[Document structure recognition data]
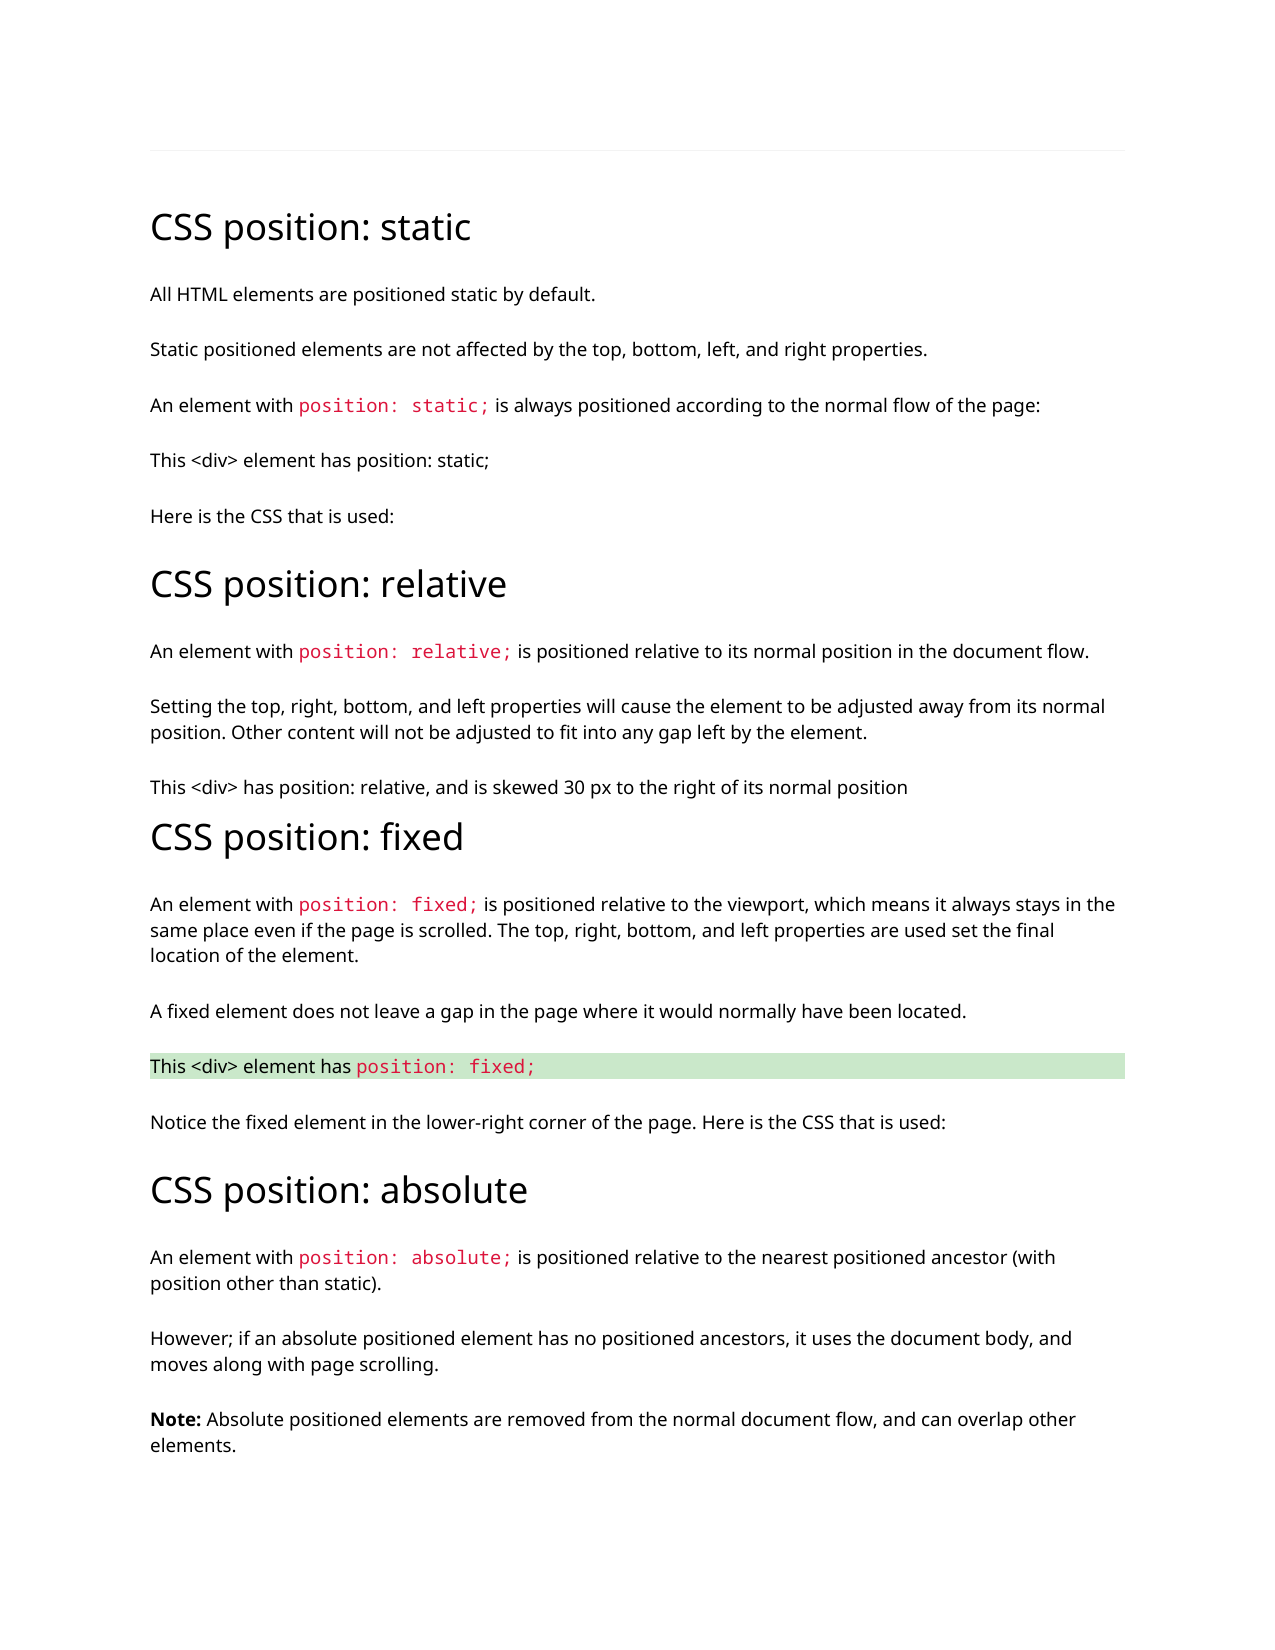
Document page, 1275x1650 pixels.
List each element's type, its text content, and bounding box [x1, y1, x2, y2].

text CSS position: relative [150, 558, 1125, 608]
text This <div> element has position: fixed; [150, 1053, 1125, 1079]
text However; if an absolute positioned element has no positioned ancestors, it uses the document body, and moves along with page scrolling. [150, 1325, 1125, 1376]
text CSS position: static [150, 201, 1125, 251]
text Setting the top, right, bottom, and left properties will cause the element to be adjusted away from its normal position. Other content will not be adjusted to fit into any gap left by the element. [150, 694, 1125, 745]
text This <div> has position: relative, and is skewed 30 px to the right of its normal position [150, 775, 1125, 800]
text An element with position: absolute; is positioned relative to the nearest positioned ancestor (with position other than static). [150, 1244, 1125, 1295]
text An element with position: static; is always positioned according to the normal flow of the page: [150, 392, 1125, 417]
text Static positioned elements are not affected by the top, bottom, left, and right properties. [150, 336, 1125, 362]
text Note: Absolute positioned elements are removed from the normal document flow, and can overlap other elements. [150, 1406, 1125, 1457]
text This <div> element has position: static; [150, 447, 1125, 473]
text An element with position: fixed; is positioned relative to the viewport, which means it always stays in the same place even if the page is scrolled. The top, right, bottom, and left properties are used set the final location of the element. [150, 891, 1125, 968]
text Here is the CSS that is used: [150, 503, 1125, 528]
text Notice the fixed element in the lower-right corner of the page. Here is the CSS that is used: [150, 1109, 1125, 1134]
text All HTML elements are positioned static by default. [150, 281, 1125, 306]
text An element with position: relative; is positioned relative to its normal position in the document flow. [150, 638, 1125, 664]
text CSS position: fixed [150, 812, 1125, 861]
text CSS position: absolute [150, 1164, 1125, 1214]
text A fixed element does not leave a gap in the page where it would normally have been located. [150, 998, 1125, 1023]
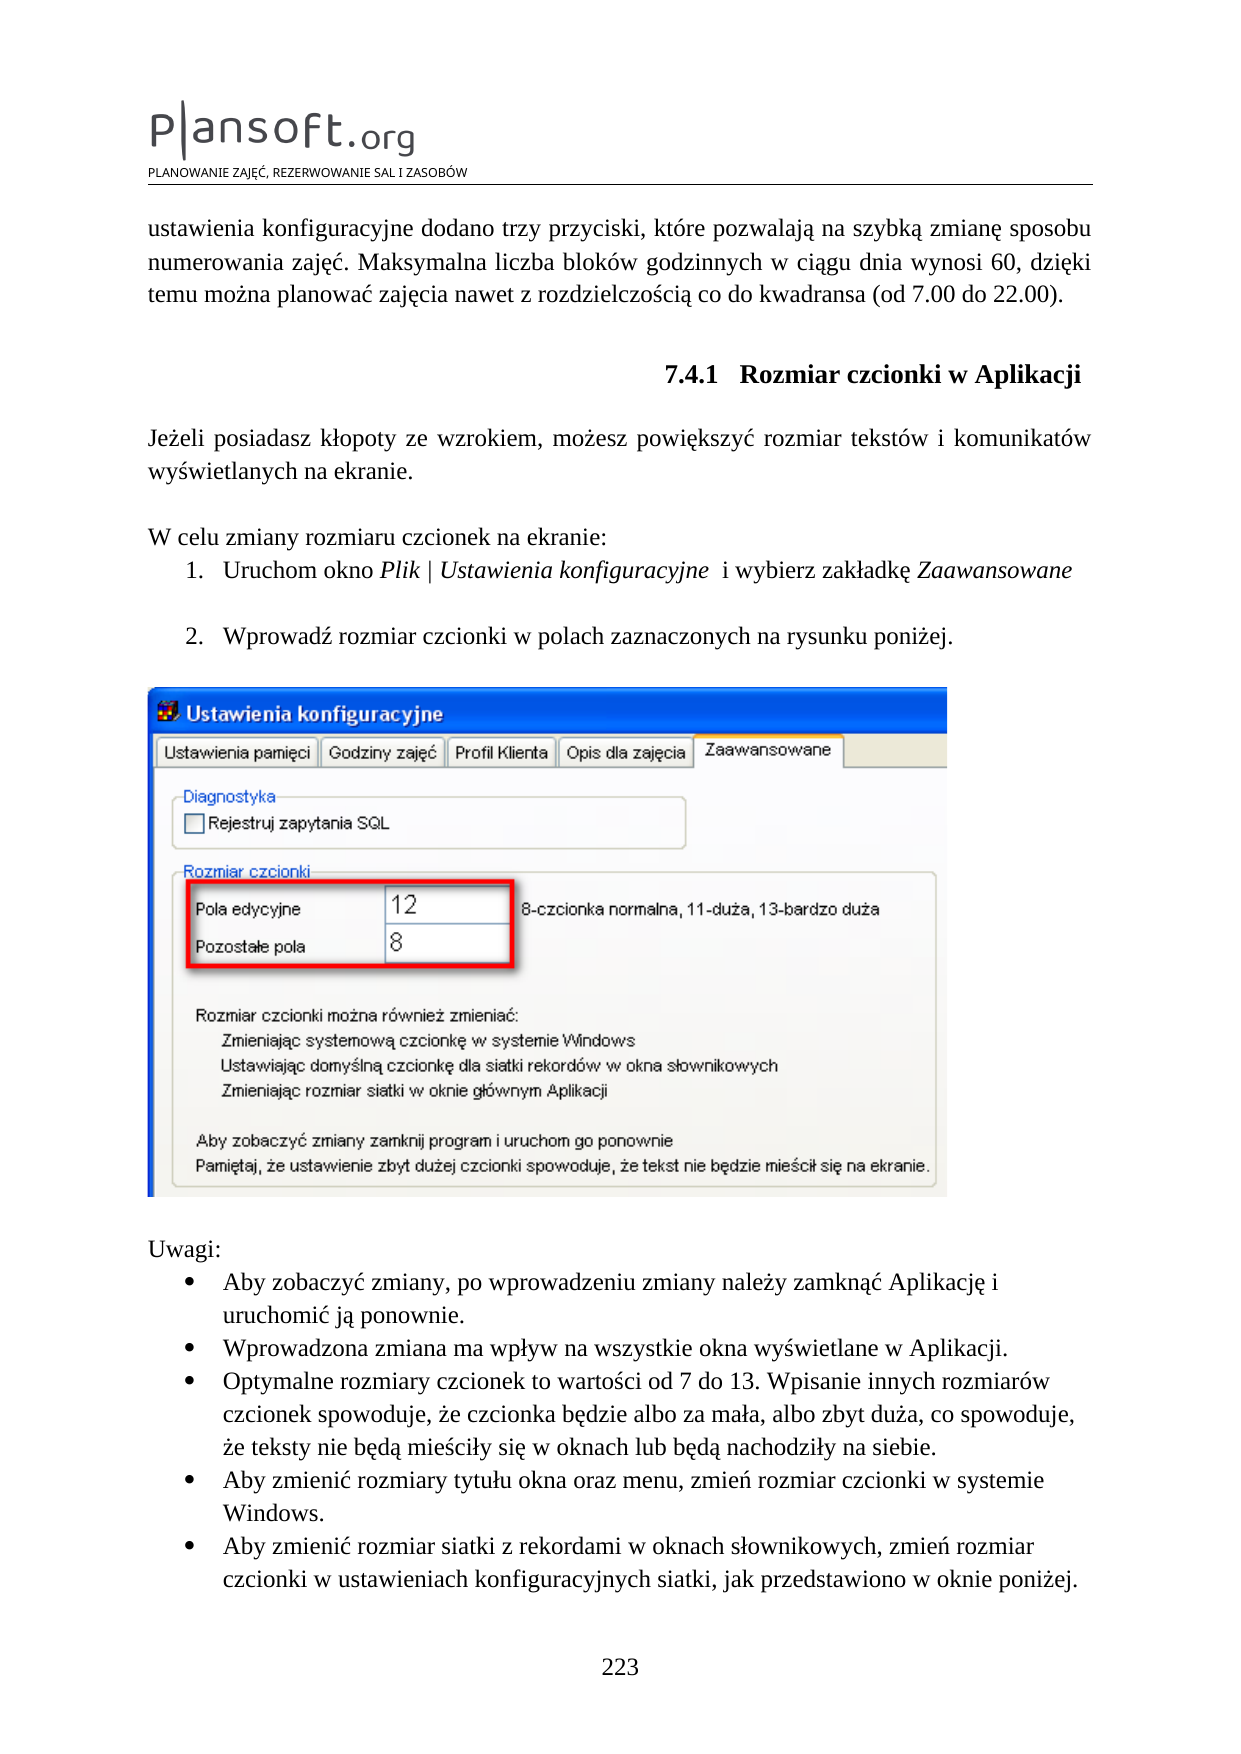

Exercise brief - Although the records include pictures, output only their text, exactly and completely.

Answer below -
Document page, 1275x1650 pixels.
List each element's type, its text content, and bounding box [x1, y1, x2, y2].

text CSS position: relative [150, 558, 1125, 608]
text This <div> element has position: fixed; [150, 1053, 1125, 1079]
text However; if an absolute positioned element has no positioned ancestors, it uses the document body, and moves along with page scrolling. [150, 1325, 1125, 1376]
text CSS position: static [150, 201, 1125, 251]
text Setting the top, right, bottom, and left properties will cause the element to be adjusted away from its normal position. Other content will not be adjusted to fit into any gap left by the element. [150, 694, 1125, 745]
text This <div> has position: relative, and is skewed 30 px to the right of its normal position [150, 775, 1125, 800]
text An element with position: absolute; is positioned relative to the nearest positioned ancestor (with position other than static). [150, 1244, 1125, 1295]
text An element with position: static; is always positioned according to the normal flow of the page: [150, 392, 1125, 417]
text Static positioned elements are not affected by the top, bottom, left, and right properties. [150, 336, 1125, 362]
text Note: Absolute positioned elements are removed from the normal document flow, and can overlap other elements. [150, 1406, 1125, 1457]
text This <div> element has position: static; [150, 447, 1125, 473]
text An element with position: fixed; is positioned relative to the viewport, which means it always stays in the same place even if the page is scrolled. The top, right, bottom, and left properties are used set the final location of the element. [150, 891, 1125, 968]
text Here is the CSS that is used: [150, 503, 1125, 528]
text Notice the fixed element in the lower-right corner of the page. Here is the CSS that is used: [150, 1109, 1125, 1134]
text All HTML elements are positioned static by default. [150, 281, 1125, 306]
text An element with position: relative; is positioned relative to its normal position in the document flow. [150, 638, 1125, 664]
text CSS position: fixed [150, 812, 1125, 861]
text CSS position: absolute [150, 1164, 1125, 1214]
text A fixed element does not leave a gap in the page where it would normally have been located. [150, 998, 1125, 1023]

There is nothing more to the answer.